Jesús se volvió y, al ver que lo seguían, les pregunta: “¿Qué buscan?”
(Juan 1, 35–42)
Las primeras palabras que Jesús pronuncia en el evangelio narrado por el apóstol Juan me dejan desconcertado porque van al fondo y tocan las raíces mismas de mi vida. A dos discípulos de Juan, el Bautista, que comienzan a seguirlo Jesús les dice: “¿Qué buscan?”
No es fácil responder a esta pregunta sencilla, directa, fundamental, desde el interior de una cultura tan moderna como la nuestra, que parece preocuparse sólo de los medios, olvidando siempre el fin último de todo. ¿Qué es lo que buscamos exactamente?

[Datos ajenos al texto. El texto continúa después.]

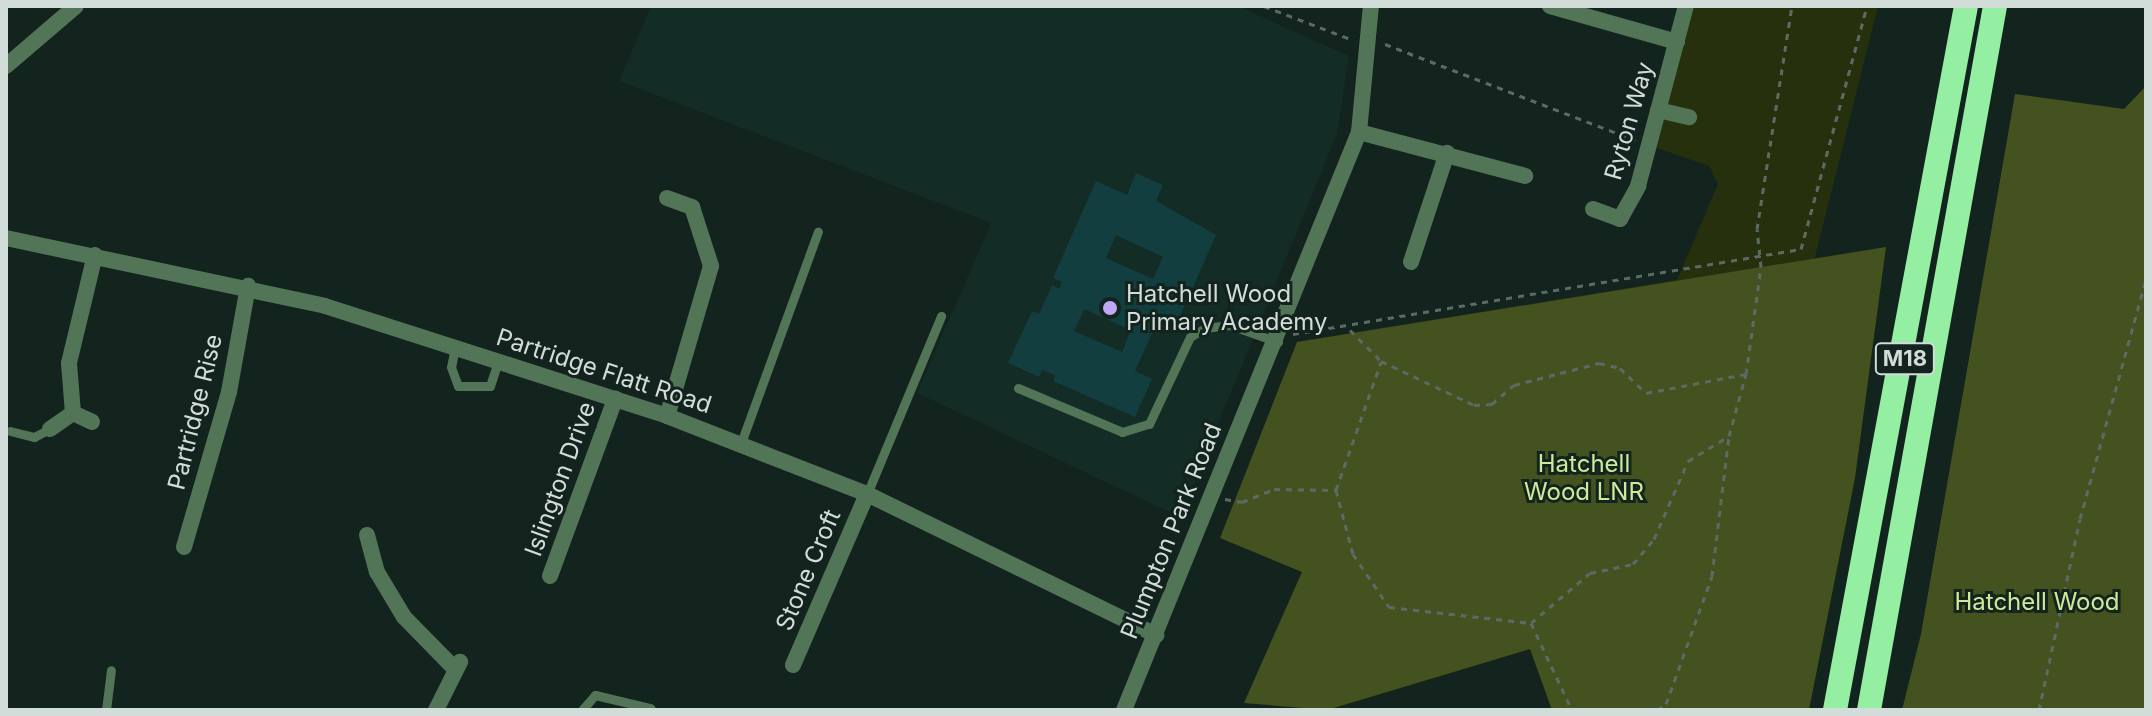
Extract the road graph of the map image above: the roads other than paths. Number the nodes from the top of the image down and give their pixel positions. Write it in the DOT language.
graph roads {
  1 [pos="1371,6"];
  2 [pos="1550,6"];
  3 [pos="1686,6"];
  4 [pos="1966,6"];
  5 [pos="1995,6"];
  6 [pos="68,8"];
  7 [pos="1677,42"];
  8 [pos="6,66"];
  9 [pos="1658,110"];
  10 [pos="1689,117"];
  11 [pos="1359,132"];
  12 [pos="1447,153"];
  13 [pos="1525,176"];
  14 [pos="667,198"];
  15 [pos="1593,209"];
  16 [pos="818,232"];
  17 [pos="6,238"];
  18 [pos="95,255"];
  19 [pos="1411,262"];
  20 [pos="248,286"];
  21 [pos="941,316"];
  22 [pos="1279,338"];
  23 [pos="455,347"];
  24 [pos="498,361"];
  25 [pos="1018,388"];
  26 [pos="615,399"];
  27 [pos="73,413"];
  28 [pos="667,416"];
  29 [pos="92,422"];
  30 [pos="50,429"];
  31 [pos="10,431"];
  32 [pos="741,443"];
  33 [pos="867,494"];
  34 [pos="367,535"];
  35 [pos="184,547"];
  36 [pos="550,576"];
  37 [pos="1156,635"];
  38 [pos="793,665"];
  39 [pos="111,670"];
  40 [pos="650,708"];
  41 [pos="106,710"];
  42 [pos="436,710"];
  43 [pos="582,710"];
  44 [pos="1124,710"];
  45 [pos="1835,710"];
  46 [pos="1869,710"];
  1 -- 11 [label="street, Plumpton Park Road"];
  2 -- 7 [label="street"];
  3 -- 7 [label="street, Ryton Way"];
  4 -- 45 [label="highway, M18"];
  5 -- 46 [label="highway, M18"];
  6 -- 8 [label="street"];
  7 -- 9 [label="street, Ryton Way"];
  9 -- 10 [label="street"];
  9 -- 15 [label="street, Ryton Way"];
  11 -- 12 [label="street"];
  11 -- 22 [label="street, Plumpton Park Road"];
  12 -- 13 [label="street"];
  12 -- 19 [label="street"];
  14 -- 28 [label="street"];
  16 -- 32 [label="lane"];
  17 -- 18 [label="street, Partridge Flatt Road"];
  18 -- 20 [label="street, Partridge Flatt Road"];
  18 -- 27 [label="street"];
  20 -- 23 [label="street, Partridge Flatt Road"];
  20 -- 35 [label="street, Partridge Rise"];
  21 -- 33 [label="lane"];
  22 -- 25 [label="lane"];
  22 -- 37 [label="street, Plumpton Park Road"];
  23 -- 24 [label="street, Partridge Flatt Road"];
  23 -- 24 [label="lane"];
  24 -- 26 [label="street, Partridge Flatt Road"];
  26 -- 28 [label="street, Partridge Flatt Road"];
  26 -- 36 [label="street, Islington Drive"];
  27 -- 29 [label="street"];
  27 -- 30 [label="street"];
  28 -- 32 [label="street, Partridge Flatt Road"];
  30 -- 31 [label="lane"];
  32 -- 33 [label="street, Partridge Flatt Road"];
  33 -- 37 [label="street, Partridge Flatt Road"];
  33 -- 38 [label="street, Stone Croft"];
  34 -- 42 [label="street"];
  37 -- 44 [label="street, Plumpton Park Road"];
  39 -- 41 [label="lane"];
  40 -- 43 [label="lane"];
}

Para algunos, la vida es como un gran supermercado y lo único que les interesa es adquirir objetos, cosas, con las que poder consolar un poco su existencia. Otros lo que buscan es escapar de la enfermedad, la soledad, la tristeza, los conflictos o el miedo. Pero, escapar ¿hacia dónde?, ¿hacia quién?. Otros ya no pueden más. Lo que quieren es que se les deje solos. Olvidar a los demás y ser olvidados por todos. No preocuparse por nadie y que nadie se preocupe de ellos.
La mayoría buscamos sencillamente cubrir nuestras necesidades diarias y seguir luchando por ver cumplidos nuestros pequeños deseos. Pero, aunque todos ellos se cumplieran, ¿quedaría nuestro corazón satisfecho? ¿Se habría apagada nuestra sed de felicidad plena?. En el fondo, ¿no andamos buscando algo más que una simple prosperidad de nuestra situación? ¿No anhelamos algo que no podemos esperar de ningún proyecto político o social?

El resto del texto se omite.